Well, of course, bring in the campaign experts to shape the message and run the campaign. Pam (Stefanie Johnsen) and Sam (Holly Robison) decide to completely do both damage control and an image make-over of The President. Their rules rely on not having the President take concrete political stands on any issues. It’s image rather than substance that the people crave. That and getting corporate sponsors for the Congress gives the US Government an ‘entertainment’ feel that the voters actually crave.
The result of all this super-sized satire is a way-too wacky but somewhat funny attack on just how politicians shape their ‘message’ to the public. Playwright Philip Pinkus may not possess the biting wit of Gore Vidal nor the realistic perceptions of Aaron Sorkin but his intentionally zany comic satire does highlight the manipulation and desperation of a President bent on winning re-election at any cost. The situations are absurd and the acting is spirited even if some of the funny moments seem strained. But as a light off-night show (Mondays & Tuesdays), The People’s Choice fills the bill. Brandon Galatz shows promise as the hapless President.

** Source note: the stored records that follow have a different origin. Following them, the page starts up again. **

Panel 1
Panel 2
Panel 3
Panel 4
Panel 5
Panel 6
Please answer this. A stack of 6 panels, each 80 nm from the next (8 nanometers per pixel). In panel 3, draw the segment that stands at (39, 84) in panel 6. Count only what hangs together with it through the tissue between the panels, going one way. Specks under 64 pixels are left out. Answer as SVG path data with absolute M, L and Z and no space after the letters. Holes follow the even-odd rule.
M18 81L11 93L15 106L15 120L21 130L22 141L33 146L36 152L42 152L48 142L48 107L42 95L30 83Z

Chicago Theater Beat – J. H. Palmer
Genesis Theatrical Productions presents The People’s Choice, an original work by Philip Pinkus, that puts a satirical spotlight on the issues of the day; namely, the debt crisis and the politicking in our nation’s capital that seems to be going nowhere fast. Act One introduces the players: The President (Brandon Galatz) and his sidekick the Secretary of the Treasury (Michael Wagman, who appears in the second act as a Presidential dummy), strategize how to get the President re-elected when they cross paths with by Pam (Stefanie Johnsen) and Sam (Holly Robison) who together form a spin team that busily hatches outlandish plots on how to secure the President’s second term. Senator Cantwell (Joe Dusek) provides a straight man to the President’s outrageous plans that include selling airtime to corporate sponsors in order to make more of the American public tune in to the televised cable coverage of congressional and senatorial proceedings, and changing the format to resemble daytime drama. Becky Lang does double duty as the sultry spokesmodel for various corporate sponsors and as the reporter who dogs the President as he wrestles his way through his re-election campaign.

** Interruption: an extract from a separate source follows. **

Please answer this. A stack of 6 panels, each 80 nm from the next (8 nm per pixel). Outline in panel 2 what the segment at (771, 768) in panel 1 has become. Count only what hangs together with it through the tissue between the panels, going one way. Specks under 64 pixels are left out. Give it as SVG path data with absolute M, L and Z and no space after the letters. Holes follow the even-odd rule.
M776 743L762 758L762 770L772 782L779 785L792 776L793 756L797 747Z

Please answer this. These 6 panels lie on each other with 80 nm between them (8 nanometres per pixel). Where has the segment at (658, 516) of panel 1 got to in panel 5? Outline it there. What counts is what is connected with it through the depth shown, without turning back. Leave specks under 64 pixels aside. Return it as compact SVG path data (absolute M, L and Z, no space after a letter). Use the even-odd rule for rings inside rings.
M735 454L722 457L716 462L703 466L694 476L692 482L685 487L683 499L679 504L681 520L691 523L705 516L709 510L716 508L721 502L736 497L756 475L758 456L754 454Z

The first act is stronger than the second, but the ideas behind the piece are clever and show promise. The play shows only on Monday and Tuesday nights, which is a shame; with its taste for satire and political send-up, I think this play would do well as a late-night Friday or Saturday show. Galatz’ portrayal of the President is appropriately naive to the inner workings of Johnsen and Robison’s spin team, and Wagman’s Secretary of the Treasury provides a necessary, nerdy foil in the school of Rick Moranis. Dusek’s Senator Cantwell is perhaps the most convincing role in the cast; his cadence and delivery come across as believable and authoritative, and Lang’s Sultry Spokesmodel/Reporter punches up the action onstage.

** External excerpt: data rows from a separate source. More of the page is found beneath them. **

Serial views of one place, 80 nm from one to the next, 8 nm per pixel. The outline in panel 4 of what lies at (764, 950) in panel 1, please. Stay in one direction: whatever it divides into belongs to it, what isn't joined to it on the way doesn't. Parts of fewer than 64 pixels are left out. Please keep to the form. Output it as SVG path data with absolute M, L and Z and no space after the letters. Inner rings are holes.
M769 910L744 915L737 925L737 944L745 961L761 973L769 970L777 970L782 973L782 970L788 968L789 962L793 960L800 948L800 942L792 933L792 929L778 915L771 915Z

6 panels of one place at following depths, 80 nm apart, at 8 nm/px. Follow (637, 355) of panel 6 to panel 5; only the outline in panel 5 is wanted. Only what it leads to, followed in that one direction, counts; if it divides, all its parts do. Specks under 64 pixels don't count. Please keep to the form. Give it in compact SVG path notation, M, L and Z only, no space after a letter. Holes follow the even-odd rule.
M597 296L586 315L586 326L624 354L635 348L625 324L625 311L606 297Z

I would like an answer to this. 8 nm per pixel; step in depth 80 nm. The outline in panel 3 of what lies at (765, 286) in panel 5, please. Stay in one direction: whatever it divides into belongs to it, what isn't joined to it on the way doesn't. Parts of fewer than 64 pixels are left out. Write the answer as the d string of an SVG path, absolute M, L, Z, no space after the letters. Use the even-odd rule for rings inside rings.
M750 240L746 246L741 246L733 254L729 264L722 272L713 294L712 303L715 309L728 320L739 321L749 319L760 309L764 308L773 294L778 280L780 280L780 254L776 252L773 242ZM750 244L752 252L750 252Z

On the night that I saw the show, the audience was limited in number, and while there were numerous laughs, this is definitely a show that would gain vitality from a larger audience; I hope that they get to experience the energy that comes from performing in front of a full house. The mission of Genesis Theatrical Productions is to presenting new works, and in presenting The People’s Choice they have aptly met their mission.